This summer we read books to our granddaughter. As soon as we would finish, baby Georgia would push the book back toward us. The message was clear: “Again.” And so we would read it again. And again. And again.
This weekend I attended the National Storytelling Festival with friends. I’ve done this for close to twenty years. We hurried towards the tents in the crisp light of a mountain morning. We had come to listen. Again.
Storytellers stood up to tell traditional stories or personal stories or epic tales that have been told through the centuries. Listeners laughed and nodded as they recognized themselves in the least likely characters. When the tale was told, people wiped tears from their eyes, jumped to their feet, and cheered for stories known forever. People nudged requests toward tellers the a way a baby girl pushes a book back toward a grandmother.
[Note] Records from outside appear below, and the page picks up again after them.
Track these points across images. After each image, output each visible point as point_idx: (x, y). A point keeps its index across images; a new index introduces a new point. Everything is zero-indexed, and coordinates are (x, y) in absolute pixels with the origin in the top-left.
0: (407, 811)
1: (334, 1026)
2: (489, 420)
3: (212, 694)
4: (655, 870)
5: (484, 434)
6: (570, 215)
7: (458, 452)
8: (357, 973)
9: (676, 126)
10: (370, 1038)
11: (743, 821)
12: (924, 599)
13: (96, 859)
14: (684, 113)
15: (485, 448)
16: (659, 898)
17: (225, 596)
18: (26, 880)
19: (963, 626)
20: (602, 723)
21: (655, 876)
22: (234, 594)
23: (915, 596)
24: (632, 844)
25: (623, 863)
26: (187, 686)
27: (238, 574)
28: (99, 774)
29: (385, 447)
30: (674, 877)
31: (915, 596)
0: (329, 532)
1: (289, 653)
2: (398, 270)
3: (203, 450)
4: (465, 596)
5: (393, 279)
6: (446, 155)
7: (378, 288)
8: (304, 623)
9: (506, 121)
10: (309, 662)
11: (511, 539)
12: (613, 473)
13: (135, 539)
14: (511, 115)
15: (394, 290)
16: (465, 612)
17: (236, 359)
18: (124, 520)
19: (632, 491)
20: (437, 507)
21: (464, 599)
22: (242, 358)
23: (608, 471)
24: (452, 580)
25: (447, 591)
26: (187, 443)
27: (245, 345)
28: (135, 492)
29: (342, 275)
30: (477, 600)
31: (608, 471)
Again. We want the story again.
This is no idle pastime for me; I am a storyteller. My listeners do not wait for me in a white tent under a bright blue sky. They wait for me in a classroom. This morning they will wait to hear a story. Again.
They hear myths and folktales and fables. Every year I tell Shakespeare and Homer and Aesop. We tie folktales into the teaching of geography and history and science. Biographies introduce third graders to the leaders who have led the way for new leaders (and I remind them that some of those new leaders may only be eight or nine now). The narrative sweep of story deepens the majesty of the moment. I know that I am lining hearts with gold and deepening the well of image, allusion, and metaphor that will serve my students for a lifetime.
The most important thing I do on the first day of school is tell a story. Story builds community. The stories we tell become “our stories.” We reference them easily and characters become eccentric ancillary members of our tribe. We begin our year with a folktale. There is gold. There is grace. There is transformation. We are reminded there are stories worth telling. And living. Again and again and again.